サイボーグでも大丈夫の茶一郎のレビュー・感想・評価

サイボーグでも大丈夫(2006年製作の映画)
3.9
 パク・チャヌク監督はストーリーテリングの変態だ。しかもこの変態性は考え抜いた結果、御本人が「真面目」すぎるが故の「変態」なので、普通の変態より幾分かタチが悪いと思う。
 
 いかにもダニー・エルフマン然とした劇伴と、ゴテゴテのCGアニメーションとが組み合わされ、「あれ?『チャーリーとチョコレート工場』?」なんて思わせるOPから、本編は『チャリチョコ』のチョコレートより「食べるな!危険!」な怪しい世界。まさに「ティム・バートンとデヴィット・リンチを4:1で混ぜました」みたいな悪夢的世界である。
 そんな今作『サイボーグでも大丈夫』は、自分のことを「サイボーグ」だと思い込んでしまったヒロインの恋愛を描いた「精神疾患ラブコメ」。
 やはり、「ラブコメを描く」と言っても普通のラブコメにならないパク・チャヌク、『復讐者に憐れみを』にて、アニメ『ぼのぼの』と「自殺」を重ねる変態すぎるシーンがあったが、その変態すぎるストーリーテリングが107分に引き延ばされたかのようだ。

 パステルカラーに彩られ、シンメトリーで無機質な構図が続く全編。誰が見ても納得するこの美術の凄さ、そしてこの幻想的な空間自体が精神病患者である登場人物たちが見る悪夢の世界を表していた。
 一つ一つ人間性を失っていくヒロイン、その彼女をもう一度、人間に戻そうとする男。とても奇妙なことにストーリーの最終目的は、「ヒロインに食事をさせること」、「ヒロインをもう一度、人間に戻すこと」になる。

 世間的に見てみたら「普通」の道を外れてしまった「人間ではない存在」同士が愛を育む美しさ。
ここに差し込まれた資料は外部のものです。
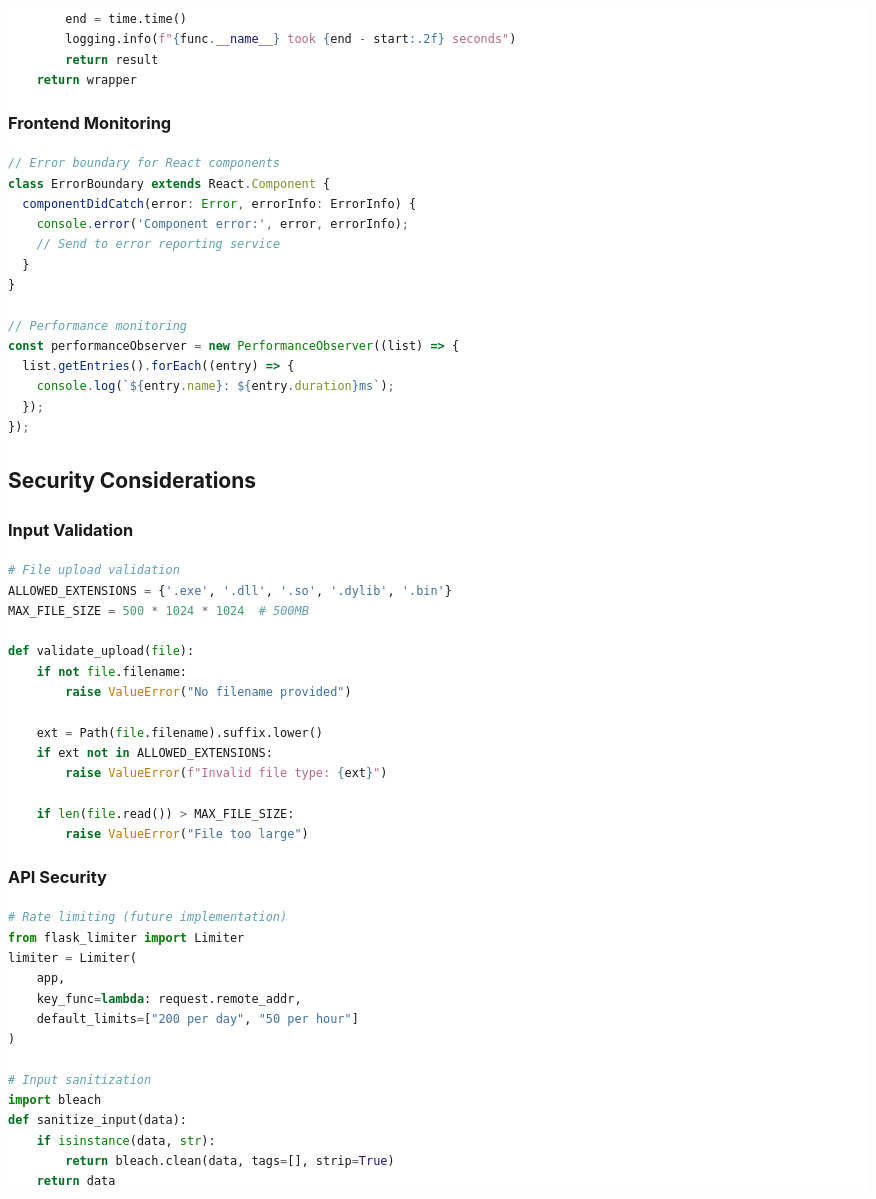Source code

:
 ```python
        end = time.time()
        logging.info(f"{func.__name__} took {end - start:.2f} seconds")
        return result
    return wrapper
```

### Frontend Monitoring
```typescript
// Error boundary for React components
class ErrorBoundary extends React.Component {
  componentDidCatch(error: Error, errorInfo: ErrorInfo) {
    console.error('Component error:', error, errorInfo);
    // Send to error reporting service
  }
}

// Performance monitoring
const performanceObserver = new PerformanceObserver((list) => {
  list.getEntries().forEach((entry) => {
    console.log(`${entry.name}: ${entry.duration}ms`);
  });
});
```

## Security Considerations

### Input Validation
```python
# File upload validation
ALLOWED_EXTENSIONS = {'.exe', '.dll', '.so', '.dylib', '.bin'}
MAX_FILE_SIZE = 500 * 1024 * 1024  # 500MB

def validate_upload(file):
    if not file.filename:
        raise ValueError("No filename provided")
    
    ext = Path(file.filename).suffix.lower()
    if ext not in ALLOWED_EXTENSIONS:
        raise ValueError(f"Invalid file type: {ext}")
    
    if len(file.read()) > MAX_FILE_SIZE:
        raise ValueError("File too large")
```

### API Security
```python
# Rate limiting (future implementation)
from flask_limiter import Limiter
limiter = Limiter(
    app,
    key_func=lambda: request.remote_addr,
    default_limits=["200 per day", "50 per hour"]
)

# Input sanitization
import bleach
def sanitize_input(data):
    if isinstance(data, str):
        return bleach.clean(data, tags=[], strip=True)
    return data
```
これは監督の次作『渇き』に繋がる、余りにも純粋な恋愛の物語。
 「人間ではない存在」を優しく包み込み、彼らを肯定した上で、愛で結ばれた二人は「死の淵」に向かう。まるで核爆弾で破壊されたような荒廃した世界で、「人間ではない存在」たちが最も「ニンゲンらしい」愛を語るラストに不思議と感動するのでした。